30 Things About My Invisible Illness You May Not Know

  1. The illness I live with is: Pelvic Congestion Syndrome, Fibromyalgia, ME/CFS, plus several other conditions (asthma, osteopenia, allergies, etc)
  2. I was diagnosed with it in the year: 2013 (asthma and allergies since early childhood)
  3. But I had symptoms since: my whole life
  4. The biggest adjustment I’ve had to make is: redefining what success means to me and what I can realistically achieve in any set time period.
  5. Most people assume: That pain and fatigue is ‘normal’ and that it is manageable.
  6. The hardest part about mornings are: Getting Started…
  7. My favorite medical TV show is: This varies a lot but at the moment, One Born Every Minute
  8. A gadget I couldn’t live without is: My food processor… it makes making meals easier
  9. The hardest part about nights are: The pain
  10. Each day I take pills & vitamins. (No comments, please) – this is likely to go up again soon thanks to the low bone density.
  11. Regarding alternative treatments I: consider all options and try out anything that seems reasonable
  12. If I had to choose between an invisible illness or visible I would choose: This is difficult, but I think I’d say stick with what I know…

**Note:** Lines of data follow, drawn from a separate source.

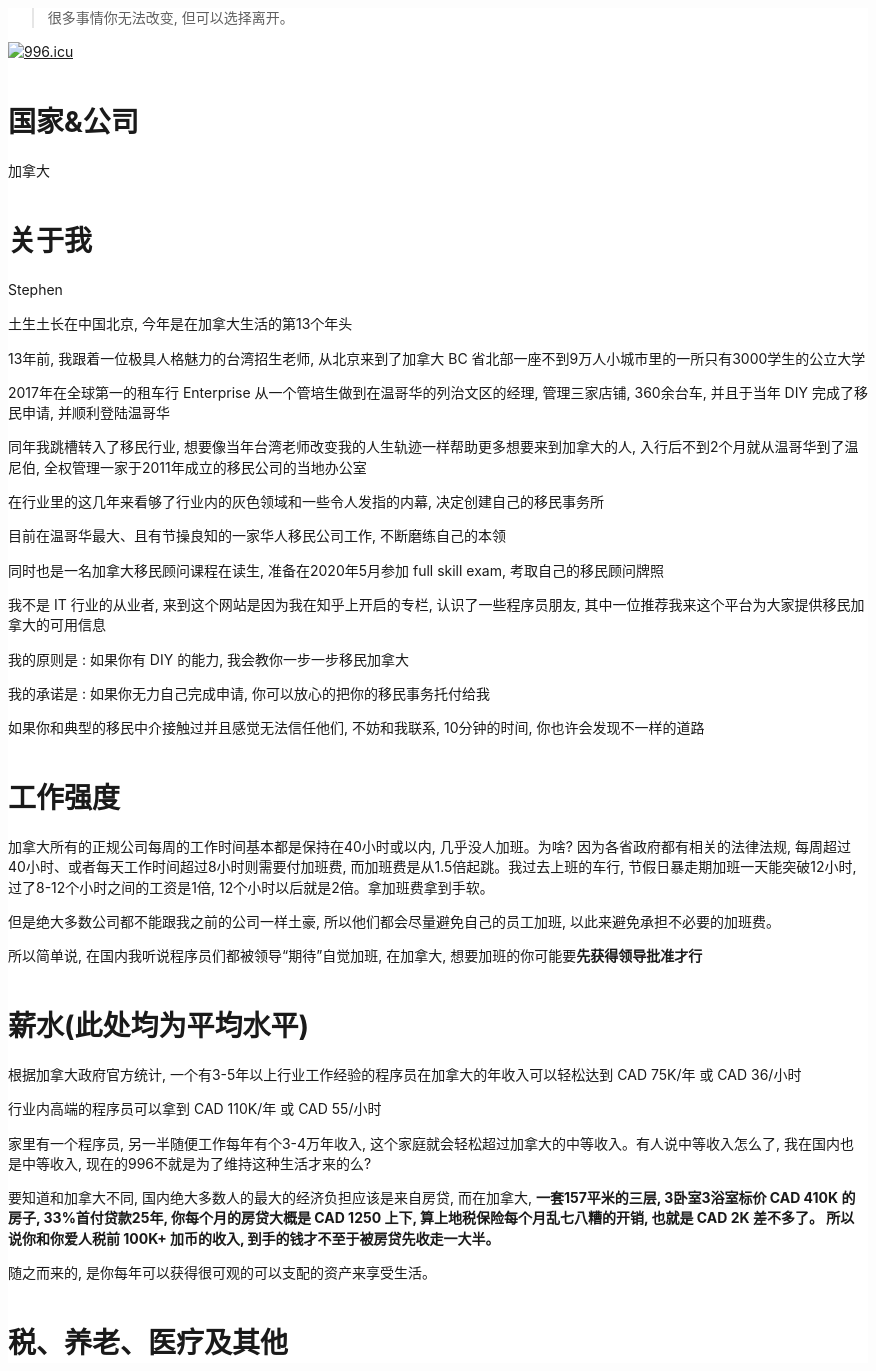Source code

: > 很多事情你无法改变, 但可以选择离开。

[![996.icu](https://img.shields.io/badge/link-996.icu-red.svg)](https://996.icu)

# 国家&公司

加拿大

# 关于我

Stephen

土生土长在中国北京, 今年是在加拿大生活的第13个年头

13年前, 我跟着一位极具人格魅力的台湾招生老师, 从北京来到了加拿大 BC 省北部一座不到9万人小城市里的一所只有3000学生的公立大学

2017年在全球第一的租车行 Enterprise 从一个管培生做到在温哥华的列治文区的经理, 管理三家店铺, 360余台车, 并且于当年 DIY 完成了移民申请, 并顺利登陆温哥华

同年我跳槽转入了移民行业, 想要像当年台湾老师改变我的人生轨迹一样帮助更多想要来到加拿大的人, 入行后不到2个月就从温哥华到了温尼伯, 全权管理一家于2011年成立的移民公司的当地办公室

在行业里的这几年来看够了行业内的灰色领域和一些令人发指的内幕, 决定创建自己的移民事务所

目前在温哥华最大、且有节操良知的一家华人移民公司工作, 不断磨练自己的本领

同时也是一名加拿大移民顾问课程在读生, 准备在2020年5月参加 full skill exam, 考取自己的移民顾问牌照

我不是 IT 行业的从业者, 来到这个网站是因为我在知乎上开启的专栏, 认识了一些程序员朋友, 其中一位推荐我来这个平台为大家提供移民加拿大的可用信息

我的原则是 : 如果你有 DIY 的能力, 我会教你一步一步移民加拿大

我的承诺是 : 如果你无力自己完成申请, 你可以放心的把你的移民事务托付给我

如果你和典型的移民中介接触过并且感觉无法信任他们, 不妨和我联系, 10分钟的时间, 你也许会发现不一样的道路

# 工作强度

加拿大所有的正规公司每周的工作时间基本都是保持在40小时或以内, 几乎没人加班。为啥? 因为各省政府都有相关的法律法规, 每周超过40小时、或者每天工作时间超过8小时则需要付加班费, 而加班费是从1.5倍起跳。我过去上班的车行, 节假日暴走期加班一天能突破12小时, 过了8-12个小时之间的工资是1倍, 12个小时以后就是2倍。拿加班费拿到手软。

但是绝大多数公司都不能跟我之前的公司一样土豪, 所以他们都会尽量避免自己的员工加班, 以此来避免承担不必要的加班费。

所以简单说, 在国内我听说程序员们都被领导“期待”自觉加班, 在加拿大, 想要加班的你可能要**先获得领导批准才行**

# 薪水(此处均为平均水平)

根据加拿大政府官方统计, 一个有3-5年以上行业工作经验的程序员在加拿大的年收入可以轻松达到 CAD 75K/年 或 CAD 36/小时

行业内高端的程序员可以拿到 CAD 110K/年 或 CAD 55/小时

家里有一个程序员, 另一半随便工作每年有个3-4万年收入, 这个家庭就会轻松超过加拿大的中等收入。有人说中等收入怎么了, 我在国内也是中等收入, 现在的996不就是为了维持这种生活才来的么?

要知道和加拿大不同, 国内绝大多数人的最大的经济负担应该是来自房贷, 而在加拿大, **一套157平米的三层, 3卧室3浴室标价 CAD 410K 的房子, 33%首付贷款25年, 你每个月的房贷大概是 CAD 1250 上下, 算上地税保险每个月乱七八糟的开销, 也就是 CAD 2K 差不多了。 所以说你和你爱人税前 100K+ 加币的收入, 到手的钱才不至于被房贷先收走一大半。**

随之而来的, 是你每年可以获得很可观的可以支配的资产来享受生活。

# 税、养老、医疗及其他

  13. Regarding working and career: I don’t know what is happening anymore… everything’s been on hold for well over a year now and I haven’t really made much improvement recently.
  14. People would be surprised to know:  I’m not depressed! I’ve managed to keep a positive frame of mind the majority of the time.
  15. The hardest thing to accept about my new reality has been: The uncertainty. 
  16. Something I never thought I could do with my illness that I did was: Raise $,7500 to publish the Foggy Frog picture book (still in progress).
  17. The commercials about my illness: I haven’t seen any for the main ones.
  18. Something I really miss doing since I was diagnosed is: Walks/Hikes with my husband.
  19. It was really hard to have to give up: Control. I never know what I’m going to be like and I can’t do everything I’d like to any more. My ‘ideal’ timelines for things like starting a family and major holidays have all gone out the window.
  20. A new hobby I have taken up since my diagnosis is: Blogging and sewing
  21. If I could have one day of feeling normal again I would: Go on a hike with my husband and have a lovely dinner out.
  22. My illness has taught me: To listen to my body and be more assertive with what I need/want.
  23. Want to know a secret? One thing people say that gets under my skin is: Everyone gets tired/sore
  24. But I love it when people: Visit me at home for games/a meal.
  25. My favorite motto, scripture, quote that gets me through tough times is:

26. When someone is diagnosed I’d like to tell them: Listen to your body and do what is best for you. 
27. Something that has surprised me about living with an illness is: I’m able to cope with much more pain and exhaustion than I thought was physically possible.
28. The nicest thing someone did for me when I wasn’t feeling well was: Make me breakfast in bed and gave me permission to just rest.
29. I’m involved with Invisible Illness Week because: I feel it is important to raise awareness of what people actually go through. These illnesses aren’t really well understood in the general public and this is an important first step in creating a more understanding community.
30. The fact that you read this list makes me feel: Grateful. You have taken the time to try and understand a bit better what it is I go through on a day to day basis.